==== TEXT SEGMENT

Secondary public (state and semiindependent) schools are cheaper than private ones in terms of school fees. So, the entrance to public schools is based on a national examination. It is probably worth noting that the national examination at the end of the 6 years of primary education pushes the majority of children (12–13 years old) out of the education system because only a few places are available in public secondary schools. For example, the statistics for the academic years 2007 and 2008 show that only 8.1 and 14.9% of the candidates who sat for the examinations were admitted in public schools (RNEC report).^{Footnote 1} The rate at which pupils leave schools at such an early age is one of the motivations to include the lower level of secondary in primary education and hence make it compulsory; so the duration of primary education which used to be 6 years is being extending up to 9 years in line with the stated aim of education for all by 2015.
Almost all teachers in primary schools are qualified but secondary schools still have serious problems since most of the teachers are not qualified. Statistical data for 2001/2 shows that the percentage of qualified mathematics teachers was 51.9% in secondary schools^{Footnote 2} (MINEDUC, 2003). In 1998, trying to sort out this persistent shortage, the government established the Kigali Institute of Education as a specialist degree awarding institution to educate prospective secondary school teachers and tutors for teacher training colleges.
Although mathematics as a subject is given priority in line with Rwanda’s vision of building a knowledgebased economy, there are less students studying mathematics at advanced level and university levels compared with other subjects such as humanities and arts. There is a high failure rate of students in national mathematics examinations at all levels (MINEDUC 2003). For example, from the population finishing the lower level in the academic year 2003/2004, only 20.8% was enrolled in scientific subjects at advanced level. The average marks in Mathematics were 44.43 and 38.79% in 2007 and 2008, respectively, in national examination at the ordinary level. The average marks were 10.72% for those who completed the advanced level of the Mathematics–Physics subject in 2007 (RNEC report). It is not possible to compare Rwanda’s mathematics performance with other countries since there is little if any participation of Rwandan students in regional or international mathematics tests.

========
==== EXTRACTED MATERIAL

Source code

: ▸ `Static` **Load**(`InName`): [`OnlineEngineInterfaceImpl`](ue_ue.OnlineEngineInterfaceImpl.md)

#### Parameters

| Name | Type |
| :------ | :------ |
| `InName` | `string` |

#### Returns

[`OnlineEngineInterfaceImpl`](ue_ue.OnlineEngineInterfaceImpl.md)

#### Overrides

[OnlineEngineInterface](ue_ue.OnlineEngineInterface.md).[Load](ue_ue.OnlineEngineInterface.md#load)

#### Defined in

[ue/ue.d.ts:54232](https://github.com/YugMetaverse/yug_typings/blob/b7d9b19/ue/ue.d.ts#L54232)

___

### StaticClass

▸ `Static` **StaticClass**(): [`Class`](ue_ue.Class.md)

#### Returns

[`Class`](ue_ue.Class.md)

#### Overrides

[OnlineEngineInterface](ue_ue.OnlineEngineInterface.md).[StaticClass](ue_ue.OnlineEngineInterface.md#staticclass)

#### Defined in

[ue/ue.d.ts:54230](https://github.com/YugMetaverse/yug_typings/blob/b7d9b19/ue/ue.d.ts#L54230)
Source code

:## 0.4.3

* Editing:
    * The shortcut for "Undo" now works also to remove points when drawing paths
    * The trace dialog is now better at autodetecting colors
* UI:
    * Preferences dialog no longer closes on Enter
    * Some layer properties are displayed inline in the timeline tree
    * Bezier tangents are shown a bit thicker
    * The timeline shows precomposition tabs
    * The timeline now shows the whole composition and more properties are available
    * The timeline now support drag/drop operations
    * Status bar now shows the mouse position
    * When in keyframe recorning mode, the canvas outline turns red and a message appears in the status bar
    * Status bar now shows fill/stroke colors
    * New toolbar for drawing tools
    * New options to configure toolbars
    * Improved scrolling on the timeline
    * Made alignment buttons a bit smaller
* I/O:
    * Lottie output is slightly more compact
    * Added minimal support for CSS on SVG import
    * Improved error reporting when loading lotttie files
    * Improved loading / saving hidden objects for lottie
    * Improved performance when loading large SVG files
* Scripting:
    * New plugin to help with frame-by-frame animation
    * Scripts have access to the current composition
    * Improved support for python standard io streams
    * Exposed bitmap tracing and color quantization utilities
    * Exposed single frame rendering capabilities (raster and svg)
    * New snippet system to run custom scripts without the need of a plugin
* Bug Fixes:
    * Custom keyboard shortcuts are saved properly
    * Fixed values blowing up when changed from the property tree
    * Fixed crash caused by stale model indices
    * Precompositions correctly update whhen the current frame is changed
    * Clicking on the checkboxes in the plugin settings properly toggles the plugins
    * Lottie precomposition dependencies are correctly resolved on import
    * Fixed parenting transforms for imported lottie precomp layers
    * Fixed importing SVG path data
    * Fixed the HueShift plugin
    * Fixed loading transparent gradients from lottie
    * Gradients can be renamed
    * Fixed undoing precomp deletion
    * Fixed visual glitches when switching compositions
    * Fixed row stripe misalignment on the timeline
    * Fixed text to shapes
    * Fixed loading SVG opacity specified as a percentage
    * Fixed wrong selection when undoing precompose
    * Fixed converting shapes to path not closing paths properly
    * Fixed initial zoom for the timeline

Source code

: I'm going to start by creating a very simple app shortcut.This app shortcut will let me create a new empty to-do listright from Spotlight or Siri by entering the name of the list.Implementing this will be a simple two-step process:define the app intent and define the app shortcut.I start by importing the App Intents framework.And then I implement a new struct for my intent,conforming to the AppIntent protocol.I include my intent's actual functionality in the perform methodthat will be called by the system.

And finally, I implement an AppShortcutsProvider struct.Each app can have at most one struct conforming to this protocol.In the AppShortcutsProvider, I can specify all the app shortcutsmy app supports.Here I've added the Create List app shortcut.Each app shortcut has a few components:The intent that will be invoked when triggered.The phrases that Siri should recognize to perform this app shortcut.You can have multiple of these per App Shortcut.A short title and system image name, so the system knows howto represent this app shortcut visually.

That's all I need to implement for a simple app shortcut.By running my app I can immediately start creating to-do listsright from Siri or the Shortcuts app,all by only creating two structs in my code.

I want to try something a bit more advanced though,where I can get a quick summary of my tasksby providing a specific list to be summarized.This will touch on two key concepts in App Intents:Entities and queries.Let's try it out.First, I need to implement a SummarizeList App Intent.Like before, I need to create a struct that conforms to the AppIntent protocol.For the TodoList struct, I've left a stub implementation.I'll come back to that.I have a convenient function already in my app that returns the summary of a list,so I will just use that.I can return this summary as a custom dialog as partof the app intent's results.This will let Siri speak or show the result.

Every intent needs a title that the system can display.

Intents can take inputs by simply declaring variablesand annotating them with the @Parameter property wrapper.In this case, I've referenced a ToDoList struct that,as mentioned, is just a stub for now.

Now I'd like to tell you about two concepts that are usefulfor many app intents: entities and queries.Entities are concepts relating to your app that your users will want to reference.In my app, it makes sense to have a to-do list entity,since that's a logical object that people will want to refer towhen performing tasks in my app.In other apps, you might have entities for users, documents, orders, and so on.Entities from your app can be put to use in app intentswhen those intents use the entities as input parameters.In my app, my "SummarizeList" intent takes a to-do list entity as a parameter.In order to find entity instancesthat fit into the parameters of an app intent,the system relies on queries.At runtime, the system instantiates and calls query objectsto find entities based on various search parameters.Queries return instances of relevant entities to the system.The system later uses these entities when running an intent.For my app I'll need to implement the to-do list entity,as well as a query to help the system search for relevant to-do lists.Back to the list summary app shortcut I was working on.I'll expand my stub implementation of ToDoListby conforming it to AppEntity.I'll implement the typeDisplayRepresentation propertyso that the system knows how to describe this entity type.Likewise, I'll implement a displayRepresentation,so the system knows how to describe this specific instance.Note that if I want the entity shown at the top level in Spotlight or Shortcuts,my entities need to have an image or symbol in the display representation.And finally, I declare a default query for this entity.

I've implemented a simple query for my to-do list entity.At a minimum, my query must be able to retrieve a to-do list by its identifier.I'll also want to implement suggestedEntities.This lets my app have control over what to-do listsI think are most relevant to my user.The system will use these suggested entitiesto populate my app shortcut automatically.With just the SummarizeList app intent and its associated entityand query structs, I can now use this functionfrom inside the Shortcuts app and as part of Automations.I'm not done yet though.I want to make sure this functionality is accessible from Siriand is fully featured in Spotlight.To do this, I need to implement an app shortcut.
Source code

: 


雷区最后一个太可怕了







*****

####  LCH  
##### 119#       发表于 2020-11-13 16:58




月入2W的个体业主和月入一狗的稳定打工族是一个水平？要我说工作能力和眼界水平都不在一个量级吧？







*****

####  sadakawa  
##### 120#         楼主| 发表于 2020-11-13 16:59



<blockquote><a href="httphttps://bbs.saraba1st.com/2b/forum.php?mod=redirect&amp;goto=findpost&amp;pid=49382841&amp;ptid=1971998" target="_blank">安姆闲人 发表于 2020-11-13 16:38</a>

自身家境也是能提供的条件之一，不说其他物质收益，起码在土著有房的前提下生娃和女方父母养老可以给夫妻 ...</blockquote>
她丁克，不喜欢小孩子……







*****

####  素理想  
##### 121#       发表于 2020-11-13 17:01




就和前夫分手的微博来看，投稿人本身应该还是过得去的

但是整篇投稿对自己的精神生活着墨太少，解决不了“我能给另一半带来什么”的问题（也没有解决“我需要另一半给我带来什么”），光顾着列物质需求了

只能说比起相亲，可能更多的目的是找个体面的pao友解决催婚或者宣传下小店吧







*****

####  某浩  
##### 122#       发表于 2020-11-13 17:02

========

▶ _ASSIGNMENT A_: Write out the portion of the text on schooling in Rwanda from "Almost all teachers" up to and including "teacher training colleges.".
▶ _ASSIGNMENT B_: Count the lines of the records that contain the string "blockquote" and give only that number.
The records bear no relation to the text on schooling in Rwanda.

▶ _REPLY A_:
Almost all teachers in primary schools are qualified but secondary schools still have serious problems since most of the teachers are not qualified. Statistical data for 2001/2 shows that the percentage of qualified mathematics teachers was 51.9% in secondary schools^{Footnote 2} (MINEDUC, 2003). In 1998, trying to sort out this persistent shortage, the government established the Kigali Institute of Education as a specialist degree awarding institution to educate prospective secondary school teachers and tutors for teacher training colleges.

▶ _REPLY B_: 2